Your task => Whenever the string "lines" turns up in a line of the data below, copy that line.

Dataset entries:

*****

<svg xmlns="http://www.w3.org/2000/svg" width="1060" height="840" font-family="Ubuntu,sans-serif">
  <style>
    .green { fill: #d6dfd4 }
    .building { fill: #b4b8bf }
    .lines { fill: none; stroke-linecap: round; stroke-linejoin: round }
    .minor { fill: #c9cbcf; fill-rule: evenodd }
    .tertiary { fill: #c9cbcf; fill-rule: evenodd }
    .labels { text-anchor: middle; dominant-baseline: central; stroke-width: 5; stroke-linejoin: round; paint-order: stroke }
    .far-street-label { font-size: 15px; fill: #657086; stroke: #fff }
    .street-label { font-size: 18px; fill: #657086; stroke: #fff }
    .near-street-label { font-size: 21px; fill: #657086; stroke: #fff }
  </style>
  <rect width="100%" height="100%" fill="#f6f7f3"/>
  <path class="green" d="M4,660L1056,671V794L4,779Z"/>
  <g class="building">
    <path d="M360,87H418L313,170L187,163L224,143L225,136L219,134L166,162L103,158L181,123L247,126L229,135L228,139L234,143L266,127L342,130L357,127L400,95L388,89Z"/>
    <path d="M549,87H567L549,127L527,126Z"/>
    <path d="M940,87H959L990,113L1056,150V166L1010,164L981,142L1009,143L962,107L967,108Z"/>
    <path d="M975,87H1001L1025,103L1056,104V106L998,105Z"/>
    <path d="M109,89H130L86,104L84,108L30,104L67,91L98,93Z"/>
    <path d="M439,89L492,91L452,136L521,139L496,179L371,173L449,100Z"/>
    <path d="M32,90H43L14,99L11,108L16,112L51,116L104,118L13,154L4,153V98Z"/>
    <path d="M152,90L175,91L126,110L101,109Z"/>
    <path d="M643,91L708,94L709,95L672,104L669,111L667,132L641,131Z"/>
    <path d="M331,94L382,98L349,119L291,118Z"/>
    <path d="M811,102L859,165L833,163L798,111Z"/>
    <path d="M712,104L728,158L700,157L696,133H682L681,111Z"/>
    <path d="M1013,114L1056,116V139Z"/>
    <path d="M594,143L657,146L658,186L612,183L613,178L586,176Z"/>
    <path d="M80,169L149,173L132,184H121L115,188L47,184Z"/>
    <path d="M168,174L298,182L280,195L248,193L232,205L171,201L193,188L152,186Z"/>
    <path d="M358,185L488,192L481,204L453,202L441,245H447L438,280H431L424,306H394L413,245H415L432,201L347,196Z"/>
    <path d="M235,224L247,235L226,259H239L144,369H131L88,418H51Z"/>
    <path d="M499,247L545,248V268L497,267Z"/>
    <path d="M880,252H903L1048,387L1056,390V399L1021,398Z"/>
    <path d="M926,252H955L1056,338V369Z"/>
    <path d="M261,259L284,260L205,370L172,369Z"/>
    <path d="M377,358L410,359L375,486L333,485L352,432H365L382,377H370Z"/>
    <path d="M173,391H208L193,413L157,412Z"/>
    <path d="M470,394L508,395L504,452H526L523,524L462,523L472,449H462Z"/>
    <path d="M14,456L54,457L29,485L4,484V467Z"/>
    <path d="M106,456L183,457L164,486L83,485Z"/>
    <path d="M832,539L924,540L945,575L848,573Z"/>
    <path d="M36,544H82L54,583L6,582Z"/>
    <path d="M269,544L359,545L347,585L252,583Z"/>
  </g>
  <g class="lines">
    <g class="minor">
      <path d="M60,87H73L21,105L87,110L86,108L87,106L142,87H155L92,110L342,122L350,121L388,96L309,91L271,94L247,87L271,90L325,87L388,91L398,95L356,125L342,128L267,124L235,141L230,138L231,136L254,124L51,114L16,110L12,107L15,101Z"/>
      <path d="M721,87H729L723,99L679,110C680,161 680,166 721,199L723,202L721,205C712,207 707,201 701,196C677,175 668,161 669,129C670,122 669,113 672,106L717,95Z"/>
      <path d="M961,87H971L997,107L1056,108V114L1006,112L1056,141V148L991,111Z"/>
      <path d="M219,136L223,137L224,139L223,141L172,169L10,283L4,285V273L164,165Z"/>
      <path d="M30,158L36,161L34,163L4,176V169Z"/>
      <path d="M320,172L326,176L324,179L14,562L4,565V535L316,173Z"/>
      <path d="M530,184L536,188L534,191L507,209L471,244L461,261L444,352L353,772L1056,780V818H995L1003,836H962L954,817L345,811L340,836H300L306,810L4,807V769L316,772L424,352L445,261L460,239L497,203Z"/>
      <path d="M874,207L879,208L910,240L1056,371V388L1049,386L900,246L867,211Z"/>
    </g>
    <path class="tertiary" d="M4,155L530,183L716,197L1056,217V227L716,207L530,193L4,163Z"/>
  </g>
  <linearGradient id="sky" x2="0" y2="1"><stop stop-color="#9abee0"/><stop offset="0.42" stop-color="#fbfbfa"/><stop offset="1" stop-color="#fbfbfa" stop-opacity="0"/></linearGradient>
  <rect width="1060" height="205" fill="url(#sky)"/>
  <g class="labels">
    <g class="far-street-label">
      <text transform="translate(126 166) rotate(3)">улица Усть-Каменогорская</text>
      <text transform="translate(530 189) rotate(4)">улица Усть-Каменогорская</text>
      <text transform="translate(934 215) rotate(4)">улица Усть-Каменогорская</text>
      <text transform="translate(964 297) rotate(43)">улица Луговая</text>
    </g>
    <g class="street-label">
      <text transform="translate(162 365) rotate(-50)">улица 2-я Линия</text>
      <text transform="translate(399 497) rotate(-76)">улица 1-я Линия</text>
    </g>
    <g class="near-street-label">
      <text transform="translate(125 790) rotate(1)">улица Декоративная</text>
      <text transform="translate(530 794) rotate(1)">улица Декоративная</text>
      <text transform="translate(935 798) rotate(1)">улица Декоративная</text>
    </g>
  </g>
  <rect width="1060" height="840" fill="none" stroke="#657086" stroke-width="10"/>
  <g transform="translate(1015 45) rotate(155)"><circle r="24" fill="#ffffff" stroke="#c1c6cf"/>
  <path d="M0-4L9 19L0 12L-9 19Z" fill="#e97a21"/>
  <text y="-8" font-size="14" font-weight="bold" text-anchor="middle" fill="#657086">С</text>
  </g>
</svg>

*****

Answer area =>
    .lines { fill: none; stroke-linecap: round; stroke-linejoin: round }
  <g class="lines">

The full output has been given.